Ao contrário do que por vezes se diz e escreve, António Costa e José Sócrates nunca foram amigos do peito – pelo contrário, há muito que são adversários geracionais. Em 1991, quando António Guterres rompeu com Jorge Sampaio na sequência de um resultado catastrófico nas eleições legislativas, Costa estava fervorosamente ao lado de Sampaio enquanto Sócrates ajudava Guterres a roubar-lhe a liderança do partido, num processo politicamente sangrento que partiu o PS ao meio.
Nessa altura, os ânimos extremaram-se entre as partes e a poeira só começou a baixar quando Guterres, sob o alto patrocínio de Jorge Coelho, chamou alguns sampaístas para o seu Governo. Entre eles contava-se António Costa, que rapidamente se tornou uma peça importante num xadrez governamental em que José Sócrates se esforçava todos os dias para justificar o epíteto de “menino de ouro”. Já então os dois queriam ser líderes do PS. Só não sabiam quando a oportunidade espreitaria – o mesmo acontece hoje, por exemplo, com Pedro Nuno Santos e Ana Catarina Mendes.
Entretanto, Guterres afogou-se no pântano, mas Costa e Sócrates sobreviveram para continuarem as suas histórias. Sócrates chegou primeiro ao topo e, à boa maneira Churchilliana, chamou-o para o Governo – tê-lo a seu lado era a garantia de que este não ficaria de fora a desgastar a governação. Ao fazer de Costa o seu número dois informal, criou-se a ilusão de que uma amizade os ligava. Nada mais falso, como o demonstra o facto de o agora Primeiro-Ministro ter feito da eliminação de Sócrates e do socratismo uma prioridade absoluta da sua liderança, montando para tal uma estratégia laboriosamente concretizada em várias fases.
A primeira: ignorar José Sócrates. Aconteceu logo no início do seu mandato e tem como símbolo maior o congresso da sua eleição, que coincidiu no tempo com a detenção de Sócrates quando chegava de Paris. Costa deu ordem de silêncio sobre o assunto e os camaradas, com uma ou outra excepção, cumpriram com diligência.
A segunda: isolar o ex-Primeiro-Ministro. António Costa fê-lo quando, na sequência de uma visita a Sócrates na cadeia de Évora que decorreu de forma tumultuosa, afirmou friamente aos jornalistas que o esperavam à porta que o seu camarada ia lutar por aquilo que considerava “a sua verdade” – a “sua” verdade, não “a” verdade. Estava assim consumada a separação entre o PS e Sócrates. Uma coisa era uma coisa e outra coisa era outra coisa. O mesmo é dizer: “À justiça o que é da justiça; à política o que é da política.”

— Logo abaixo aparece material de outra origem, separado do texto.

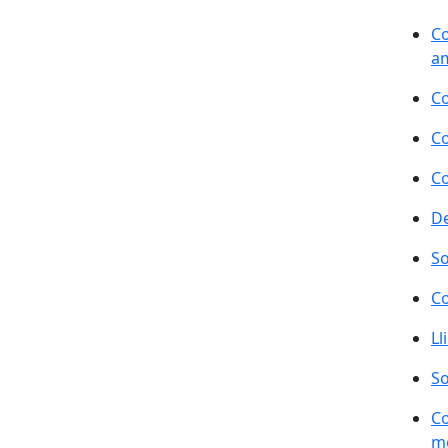
Co
a
Co
Co
Co
De
So
Co
Ll
So
Co
m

A terceira: silenciar o “socratismo”. Já no Governo, Costa fez com Sócrates o que este fez consigo: chamou os seus potenciais inimigos para junto de si. A Augusto Santos Silva e Vieira da Silva, rostos maiores da governação socrática e vozes com peso próprio na opinião pública, foram atribuídas pastas nucleares no Executivo, retirando-lhes margem para criticar o afastamento do PS e do Governo face ao ex-líder. Ao mesmo tempo, outros nomes importantes foram alvo de atenção: Pedro Silva Pereira, que já estava em Bruxelas, mantém-se calado em nome da hipótese da renovação do seu mandato europeu (as eleições são já em Janeiro de 2019 e é Costa quem decidirá a lista de candidatos), e João Galamba, um indefectível socrático, foi nomeado porta-voz do partido (cargo que acaba de perder no congresso que hoje terminou).

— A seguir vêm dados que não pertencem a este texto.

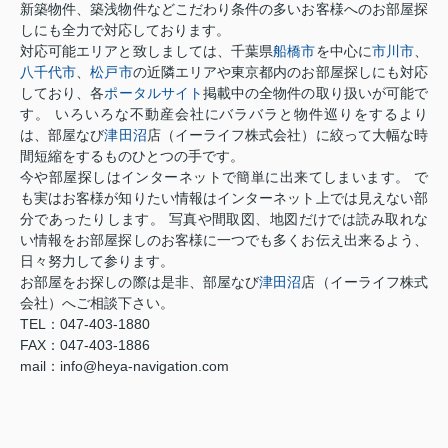
新築物件、築浅物件などこだわり条件の多いお客様へのお部屋探
しにも全力で対応しております。
対応可能エリアと致しましては、千葉県
船橋市
を中心に
市川市
、
八千代市
、
松戸市
の近隣エリアや東京都内のお部屋探しにも対応
しており、各
ポータルサイト
掲載中の全物件の取り扱いが可能で
す。 いろいろな不動産会社にバラバラと物件巡りをするより
は、部屋なび
津田沼
店（イーライフ株式会社）に絞って大幅な時
間短縮をするものひとつの手です。
今や部屋探しはインターネットで簡単に出来てしまいます。 で
も実はお客様が知りたい情報はインターネット上では見えない部
分であったりします。 写真や間取図、地図だけでは読み取れな
い情報をお部屋探しのお客様に一つでも多くお伝え出来るよう、
日々努力して参ります。
お部屋をお探しの際は是非、部屋なび
津田沼
店（イーライフ株式
会社）へご相談下さい。
TEL：047-403-1880
FAX：047-403-1886
mail：info@heya-navigation.com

De fora ficaram apenas os verdadeiros amigos de Sócrates. Destes, destaco Paulo Campos, que entre juntar-se de forma oportunista ao novo PS silenciado ou ser fiel a um amigo, escolheu a segunda opção, sujeitando-se a óbvios danos reputacionais. Paulo Campos nunca foi arguido em nenhum processo e, no entanto, é frequentemente apresentado como uma extensão de José Sócrates, o que é obviamente injusto para si, dada a natureza e o alcance dos alegados crimes de que o seu amigo está acusado, num processo em que Paulo Campos nunca constou sequer do rol de suspeitos. Alguém com bom senso acredita que se o Ministério Público tivesse algo de concreto contra si não o teria constituído arguido e, depois disso, acusado na Operação Marquês?

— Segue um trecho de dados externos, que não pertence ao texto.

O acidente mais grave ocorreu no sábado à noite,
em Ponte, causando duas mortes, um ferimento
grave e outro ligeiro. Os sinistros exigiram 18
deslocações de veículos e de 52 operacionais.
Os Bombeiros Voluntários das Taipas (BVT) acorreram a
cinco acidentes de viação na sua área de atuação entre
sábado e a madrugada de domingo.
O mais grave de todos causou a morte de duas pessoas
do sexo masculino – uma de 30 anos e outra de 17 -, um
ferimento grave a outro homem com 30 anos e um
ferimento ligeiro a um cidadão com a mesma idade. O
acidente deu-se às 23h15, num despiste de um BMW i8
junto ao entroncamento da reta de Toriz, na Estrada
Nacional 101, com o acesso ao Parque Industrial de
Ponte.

A quarta (e última) fase da estratégia: varrer o ex-PM do partido. Aconteceu recentemente, com a manifestação pública, por parte de ilustres socialistas, do sentimento de “vergonha” que lhes provoca José Sócrates. O guião, naturalmente criado por António Costa, teve o desfecho previsível: a saída do ex-“menino de ouro” e a consequente criação de condições políticas para que António Costa tivesse o congresso que sempre ambicionara: vazio na crítica e pleno na propaganda. Xeque-mate.